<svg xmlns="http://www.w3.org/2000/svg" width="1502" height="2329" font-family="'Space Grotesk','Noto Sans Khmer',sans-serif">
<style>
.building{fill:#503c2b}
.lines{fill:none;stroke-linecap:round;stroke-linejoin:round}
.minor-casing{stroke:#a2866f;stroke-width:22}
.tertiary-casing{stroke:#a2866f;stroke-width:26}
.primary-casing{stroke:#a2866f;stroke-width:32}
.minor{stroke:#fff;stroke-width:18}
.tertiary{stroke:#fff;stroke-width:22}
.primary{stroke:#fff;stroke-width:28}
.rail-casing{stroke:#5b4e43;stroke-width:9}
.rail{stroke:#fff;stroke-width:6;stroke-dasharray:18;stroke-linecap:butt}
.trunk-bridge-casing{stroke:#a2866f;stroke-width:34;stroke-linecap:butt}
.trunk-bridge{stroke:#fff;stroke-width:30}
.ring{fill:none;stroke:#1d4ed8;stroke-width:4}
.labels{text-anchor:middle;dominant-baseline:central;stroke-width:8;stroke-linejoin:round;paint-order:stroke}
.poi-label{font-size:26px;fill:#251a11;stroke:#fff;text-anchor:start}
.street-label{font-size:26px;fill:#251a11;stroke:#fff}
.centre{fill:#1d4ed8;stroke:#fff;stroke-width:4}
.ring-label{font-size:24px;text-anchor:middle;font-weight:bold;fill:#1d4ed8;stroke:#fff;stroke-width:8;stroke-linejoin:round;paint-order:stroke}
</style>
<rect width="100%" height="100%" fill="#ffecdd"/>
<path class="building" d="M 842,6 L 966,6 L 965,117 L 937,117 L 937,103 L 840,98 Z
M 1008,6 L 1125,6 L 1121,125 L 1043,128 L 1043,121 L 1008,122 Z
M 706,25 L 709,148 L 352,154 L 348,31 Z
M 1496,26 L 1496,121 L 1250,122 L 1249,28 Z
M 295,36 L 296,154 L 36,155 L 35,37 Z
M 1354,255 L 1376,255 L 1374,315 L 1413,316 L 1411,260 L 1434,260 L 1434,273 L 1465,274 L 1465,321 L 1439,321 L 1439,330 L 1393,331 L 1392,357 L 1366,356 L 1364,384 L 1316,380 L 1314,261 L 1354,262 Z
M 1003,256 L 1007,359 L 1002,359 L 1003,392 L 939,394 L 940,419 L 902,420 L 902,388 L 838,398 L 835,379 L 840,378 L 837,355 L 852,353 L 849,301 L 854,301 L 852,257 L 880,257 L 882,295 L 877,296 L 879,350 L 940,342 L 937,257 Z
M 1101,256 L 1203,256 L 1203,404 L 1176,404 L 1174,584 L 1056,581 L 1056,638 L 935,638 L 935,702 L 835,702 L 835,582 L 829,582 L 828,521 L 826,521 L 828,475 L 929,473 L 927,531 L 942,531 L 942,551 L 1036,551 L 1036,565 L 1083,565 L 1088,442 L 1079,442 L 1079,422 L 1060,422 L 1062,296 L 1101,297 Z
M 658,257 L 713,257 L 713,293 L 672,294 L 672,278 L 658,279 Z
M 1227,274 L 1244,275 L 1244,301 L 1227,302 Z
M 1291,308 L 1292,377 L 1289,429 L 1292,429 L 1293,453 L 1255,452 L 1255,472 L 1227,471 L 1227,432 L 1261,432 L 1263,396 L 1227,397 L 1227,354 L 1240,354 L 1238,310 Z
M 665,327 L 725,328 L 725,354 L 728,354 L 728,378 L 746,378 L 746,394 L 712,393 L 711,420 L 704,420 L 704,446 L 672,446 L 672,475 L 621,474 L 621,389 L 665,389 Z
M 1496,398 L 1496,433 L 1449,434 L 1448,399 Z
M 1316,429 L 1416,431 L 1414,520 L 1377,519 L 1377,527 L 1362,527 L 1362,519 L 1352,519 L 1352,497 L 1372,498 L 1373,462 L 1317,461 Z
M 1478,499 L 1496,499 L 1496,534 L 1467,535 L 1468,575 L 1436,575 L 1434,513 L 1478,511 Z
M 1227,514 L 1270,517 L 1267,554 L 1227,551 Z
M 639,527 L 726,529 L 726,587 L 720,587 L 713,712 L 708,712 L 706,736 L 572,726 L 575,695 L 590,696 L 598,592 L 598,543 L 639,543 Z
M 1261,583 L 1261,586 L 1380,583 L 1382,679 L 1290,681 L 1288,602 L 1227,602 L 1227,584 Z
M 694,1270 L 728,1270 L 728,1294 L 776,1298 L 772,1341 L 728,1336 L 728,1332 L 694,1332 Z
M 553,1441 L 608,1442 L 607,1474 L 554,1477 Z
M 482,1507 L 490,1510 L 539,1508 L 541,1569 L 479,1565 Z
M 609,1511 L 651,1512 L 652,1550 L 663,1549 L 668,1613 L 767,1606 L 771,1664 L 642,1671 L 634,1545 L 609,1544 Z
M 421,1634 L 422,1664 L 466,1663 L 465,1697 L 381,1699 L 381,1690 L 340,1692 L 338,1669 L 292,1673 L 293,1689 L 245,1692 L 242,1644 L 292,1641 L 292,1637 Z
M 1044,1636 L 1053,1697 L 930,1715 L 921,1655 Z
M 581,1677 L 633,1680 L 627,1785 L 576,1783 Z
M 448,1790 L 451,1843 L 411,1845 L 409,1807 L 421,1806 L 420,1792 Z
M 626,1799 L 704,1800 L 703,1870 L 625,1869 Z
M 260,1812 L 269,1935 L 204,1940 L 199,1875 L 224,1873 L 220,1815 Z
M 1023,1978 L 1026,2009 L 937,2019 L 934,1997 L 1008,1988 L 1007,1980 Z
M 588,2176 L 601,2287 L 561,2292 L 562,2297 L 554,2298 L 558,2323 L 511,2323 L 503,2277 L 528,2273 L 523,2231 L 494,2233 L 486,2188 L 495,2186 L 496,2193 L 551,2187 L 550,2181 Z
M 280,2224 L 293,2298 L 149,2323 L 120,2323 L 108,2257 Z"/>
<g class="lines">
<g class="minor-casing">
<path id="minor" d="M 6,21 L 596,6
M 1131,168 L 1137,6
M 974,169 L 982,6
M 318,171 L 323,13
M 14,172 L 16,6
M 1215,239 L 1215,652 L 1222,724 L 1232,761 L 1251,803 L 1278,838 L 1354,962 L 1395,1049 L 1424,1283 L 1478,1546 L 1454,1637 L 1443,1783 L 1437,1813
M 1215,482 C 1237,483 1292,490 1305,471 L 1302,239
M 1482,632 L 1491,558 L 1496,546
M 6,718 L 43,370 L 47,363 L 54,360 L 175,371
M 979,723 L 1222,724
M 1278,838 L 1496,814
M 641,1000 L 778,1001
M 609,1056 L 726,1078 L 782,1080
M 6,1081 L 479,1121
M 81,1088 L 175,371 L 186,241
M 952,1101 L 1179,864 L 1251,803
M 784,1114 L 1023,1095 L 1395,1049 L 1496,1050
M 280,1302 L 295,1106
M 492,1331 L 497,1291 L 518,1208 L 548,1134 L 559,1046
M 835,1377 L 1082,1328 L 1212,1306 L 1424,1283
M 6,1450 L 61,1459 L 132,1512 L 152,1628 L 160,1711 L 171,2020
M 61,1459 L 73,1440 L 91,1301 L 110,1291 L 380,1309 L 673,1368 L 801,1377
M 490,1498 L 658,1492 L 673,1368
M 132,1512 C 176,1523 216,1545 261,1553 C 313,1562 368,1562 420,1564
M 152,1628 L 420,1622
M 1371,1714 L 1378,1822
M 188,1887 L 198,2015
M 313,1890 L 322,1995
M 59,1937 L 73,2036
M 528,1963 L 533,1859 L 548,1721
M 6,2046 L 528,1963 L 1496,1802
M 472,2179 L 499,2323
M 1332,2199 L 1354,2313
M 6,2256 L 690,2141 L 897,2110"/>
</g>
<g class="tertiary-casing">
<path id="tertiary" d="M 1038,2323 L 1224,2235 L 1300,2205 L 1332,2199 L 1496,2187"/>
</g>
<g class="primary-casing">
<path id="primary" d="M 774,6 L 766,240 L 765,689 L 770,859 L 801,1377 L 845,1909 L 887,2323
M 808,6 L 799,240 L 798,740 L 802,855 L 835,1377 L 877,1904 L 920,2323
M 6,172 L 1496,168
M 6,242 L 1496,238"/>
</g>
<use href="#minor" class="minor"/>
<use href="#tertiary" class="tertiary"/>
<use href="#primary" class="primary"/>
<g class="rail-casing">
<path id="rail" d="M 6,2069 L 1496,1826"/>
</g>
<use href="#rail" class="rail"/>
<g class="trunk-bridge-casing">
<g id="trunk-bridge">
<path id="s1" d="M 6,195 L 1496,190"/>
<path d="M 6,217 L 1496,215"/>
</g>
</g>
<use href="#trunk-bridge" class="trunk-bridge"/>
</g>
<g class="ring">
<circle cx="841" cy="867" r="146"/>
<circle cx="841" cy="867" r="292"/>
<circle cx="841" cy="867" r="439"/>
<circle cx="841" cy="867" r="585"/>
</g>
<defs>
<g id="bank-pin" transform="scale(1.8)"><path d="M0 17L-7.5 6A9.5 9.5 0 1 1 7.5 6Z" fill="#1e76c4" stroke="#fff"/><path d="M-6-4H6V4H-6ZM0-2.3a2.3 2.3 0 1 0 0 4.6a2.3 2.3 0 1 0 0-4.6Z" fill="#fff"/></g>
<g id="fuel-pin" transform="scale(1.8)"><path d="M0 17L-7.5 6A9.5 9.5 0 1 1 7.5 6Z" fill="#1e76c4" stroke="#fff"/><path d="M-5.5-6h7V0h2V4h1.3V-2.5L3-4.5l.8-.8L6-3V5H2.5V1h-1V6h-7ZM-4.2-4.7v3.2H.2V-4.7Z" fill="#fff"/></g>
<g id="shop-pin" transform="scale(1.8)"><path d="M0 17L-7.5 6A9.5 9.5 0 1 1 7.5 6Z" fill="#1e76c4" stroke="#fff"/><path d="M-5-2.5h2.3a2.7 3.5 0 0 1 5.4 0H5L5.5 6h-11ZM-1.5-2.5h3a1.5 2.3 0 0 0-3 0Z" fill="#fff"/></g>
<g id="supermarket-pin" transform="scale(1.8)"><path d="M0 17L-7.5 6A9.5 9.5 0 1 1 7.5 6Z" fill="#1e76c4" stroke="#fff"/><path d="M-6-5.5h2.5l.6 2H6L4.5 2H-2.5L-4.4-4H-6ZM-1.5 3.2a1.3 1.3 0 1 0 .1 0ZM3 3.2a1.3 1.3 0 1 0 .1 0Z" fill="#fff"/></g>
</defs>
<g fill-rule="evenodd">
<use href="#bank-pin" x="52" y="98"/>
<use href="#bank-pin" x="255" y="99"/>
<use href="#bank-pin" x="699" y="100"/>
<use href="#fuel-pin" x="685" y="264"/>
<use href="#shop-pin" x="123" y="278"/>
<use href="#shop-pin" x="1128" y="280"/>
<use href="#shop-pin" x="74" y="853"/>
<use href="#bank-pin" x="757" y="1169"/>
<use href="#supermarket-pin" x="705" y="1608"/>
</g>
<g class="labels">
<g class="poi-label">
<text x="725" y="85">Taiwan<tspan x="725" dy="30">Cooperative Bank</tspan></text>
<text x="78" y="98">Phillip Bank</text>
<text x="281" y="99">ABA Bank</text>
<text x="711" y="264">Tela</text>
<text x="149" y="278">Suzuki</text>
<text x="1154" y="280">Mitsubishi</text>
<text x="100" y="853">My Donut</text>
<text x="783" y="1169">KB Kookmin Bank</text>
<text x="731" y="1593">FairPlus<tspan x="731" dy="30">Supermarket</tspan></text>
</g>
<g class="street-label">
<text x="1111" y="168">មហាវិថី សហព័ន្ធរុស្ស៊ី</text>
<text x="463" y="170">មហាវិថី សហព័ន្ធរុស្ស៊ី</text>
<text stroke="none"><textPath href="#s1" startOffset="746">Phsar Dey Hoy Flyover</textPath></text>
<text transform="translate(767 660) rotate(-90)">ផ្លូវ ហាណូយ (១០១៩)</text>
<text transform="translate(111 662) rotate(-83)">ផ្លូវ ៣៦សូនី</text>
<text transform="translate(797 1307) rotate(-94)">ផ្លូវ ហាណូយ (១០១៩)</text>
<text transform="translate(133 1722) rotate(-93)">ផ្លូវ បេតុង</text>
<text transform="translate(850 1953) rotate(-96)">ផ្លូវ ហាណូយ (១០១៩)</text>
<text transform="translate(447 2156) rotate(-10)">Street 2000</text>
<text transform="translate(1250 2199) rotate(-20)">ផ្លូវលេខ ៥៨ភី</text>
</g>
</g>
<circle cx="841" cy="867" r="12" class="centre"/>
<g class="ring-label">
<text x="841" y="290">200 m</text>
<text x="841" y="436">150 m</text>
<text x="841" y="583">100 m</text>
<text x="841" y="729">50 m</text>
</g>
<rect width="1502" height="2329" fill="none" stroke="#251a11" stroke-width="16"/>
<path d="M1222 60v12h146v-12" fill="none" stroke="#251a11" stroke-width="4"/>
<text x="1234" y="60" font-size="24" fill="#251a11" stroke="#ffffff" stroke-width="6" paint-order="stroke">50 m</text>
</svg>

■ ■ ■ ■ ■ ■ ■

# Your objective:
Could you copy every line from the records that mentions the word "butt"?

# Exercise answer:
.rail{stroke:#fff;stroke-width:6;stroke-dasharray:18;stroke-linecap:butt}
.trunk-bridge-casing{stroke:#a2866f;stroke-width:34;stroke-linecap:butt}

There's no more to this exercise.